Uma terceira característica dessas áreas é a sua vinculação às formas de produção escravistas. Para o caso do Brasil, onde o tema envolve uma longa e antiga discussão sobre a constituição de um campesinato ligado ao setor de produção de alimentos, um dos mais destacados defensores de sua feição caracteristicamente escravista foi Francisco Silva, que fez desse um dos argumentos centrais de sua tese de doutorado e utilizou as mais referenciadas fontes primárias existentes para o período e a região que constituem o objeto de seu estudo para demonstrá-lo em bases estritamente empíricas. Nessa interpretação, o caso do Rio de Janeiro, onde “as parcas informações que possuímos sobre a produção de farinha” (refere-se ele à Notícia curiosa e proveitosa a benefício da Real Fazenda de Santa Cruz, de 1783) mostram um grande número de lavradores donos de plantéis de um a dez escravos; e o da Bahia, onde o material produzido pelos censos aplicados aos plantadores dos distritos de Nazaré (1781), Jaguaripe (1781) e Cairu (1781 e 1786) mostram “a absoluta predominância dos plantéis de um a dois, ou três a cinco escravos”, constituem fortes evidências da “universalização do escravismo como relação básica de produção no setor agrícola de mercado interno, bastante longe das generalizações vigentes nos manuais de uma pequena produção familiar de tipo caipira” (Silva, 1990, p. 49).
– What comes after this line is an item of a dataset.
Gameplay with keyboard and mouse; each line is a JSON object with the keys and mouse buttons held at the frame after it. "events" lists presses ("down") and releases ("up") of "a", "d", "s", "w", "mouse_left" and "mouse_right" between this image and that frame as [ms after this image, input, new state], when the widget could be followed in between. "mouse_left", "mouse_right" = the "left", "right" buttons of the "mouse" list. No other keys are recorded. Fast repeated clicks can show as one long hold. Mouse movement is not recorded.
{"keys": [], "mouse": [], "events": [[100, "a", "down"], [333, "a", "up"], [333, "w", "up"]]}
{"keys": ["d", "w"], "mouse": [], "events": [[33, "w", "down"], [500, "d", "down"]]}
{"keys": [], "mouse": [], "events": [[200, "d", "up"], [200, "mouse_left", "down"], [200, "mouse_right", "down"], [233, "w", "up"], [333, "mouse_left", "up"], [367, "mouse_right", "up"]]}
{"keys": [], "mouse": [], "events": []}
Uma conclusão parecida foi apresentada por Schwartz sobre um período pregresso da história dos distritos sul-baianos, onde, apesar da tradição da pequena lavoura, em 1724, mais de metade da população era escrava. “Intimamente ligada ao comércio exportador, a escravidão era também parte essencial de outros setores da economia baiana” (Schwartz, 1988, p. 86). Muitas pesquisas confirmam esse perfil para outros contextos, mas, para o período e as regiões aqui tratados não existem dados demográficos capazes de sustentar esse tipo de conjectura e algumas aproximações são possíveis a partir de outro tipo de material.6

Para o caso da Bahia, o caráter marcadamente escravista do setor de produção de alimentos que se constitui no século XVII se expressa através dos altos índices de formação de quilombos no entorno dessas regiões. Aqui, o principal exemplo vem dos distritos de Cairu, Boipeba e Camamu, que deram espaço a uma “tradição” na constituição de comunidades de escravizados fugitivos desde as primeiras décadas do século XVII e à ocorrência de uma revolta de escravizados que envolveu cerca de cem participantes no final do século; conhecidas por meio da documentação produzida no contexto de sua repressão (Schwartz, 1988, p. 379; Santos, 2004). O inventário de um lavrador de mandioca que vivia nessa região no final do século XVII e mostra, entre seus bens, oito escravizados, mil roças de mandioca e “uma roda de moer já usada”, constitui evidência de natureza inteiramente diversa da mesma característica.7

No Rio, a presença generalizada do escravismo, já nessa época, como uma consequência da expansão combinada de engenhos e do setor de produção de alimentos, aparece também por meio dos registros da proliferação das comunidades de fugitivos estudadas na tese de doutorado do historiador Flávio Gomes (1997). Ainda que ao longo do século XVII o número de registros de africanos recém-desembarcados batizados tenha sido relativamente baixo (o que pode resultar também do fato de que muitos deles foram batizados antes, em feitorias do litoral africano, como interpreta o mesmo autor em outro trabalho), nas últimas décadas do século “os quilombos já pareciam ser um problema crônico para a referida capitania”, suscitando a constituição de cargos (o de capitão-do-mato) e medidas preventivas ou expedições punitivas em 1650, 1659, 1663 e 1668 (Gomes, 2012; Gomes, 1997, p. 526 e p. 524-525). Como o próprio autor explica,

as histórias dos quilombolas no Rio de Janeiro oitocentista [...] tiveram seus enredos gestados entre o final do século XVII e principalmente ao longo do século XVIII. Ao mesmo tempo que engenhos e engenhocas eram erguidos, fronteiras agrícolas avançavam, a demanda de alimentos e as suas consequentes lavouras aumentava, milhares de africanos desembarcavam, a cidade crescia no vai e vem de produtos e pessoas, mocambos e quilombolas surgiam por toda a parte. (Gomes, 1997, p. 525)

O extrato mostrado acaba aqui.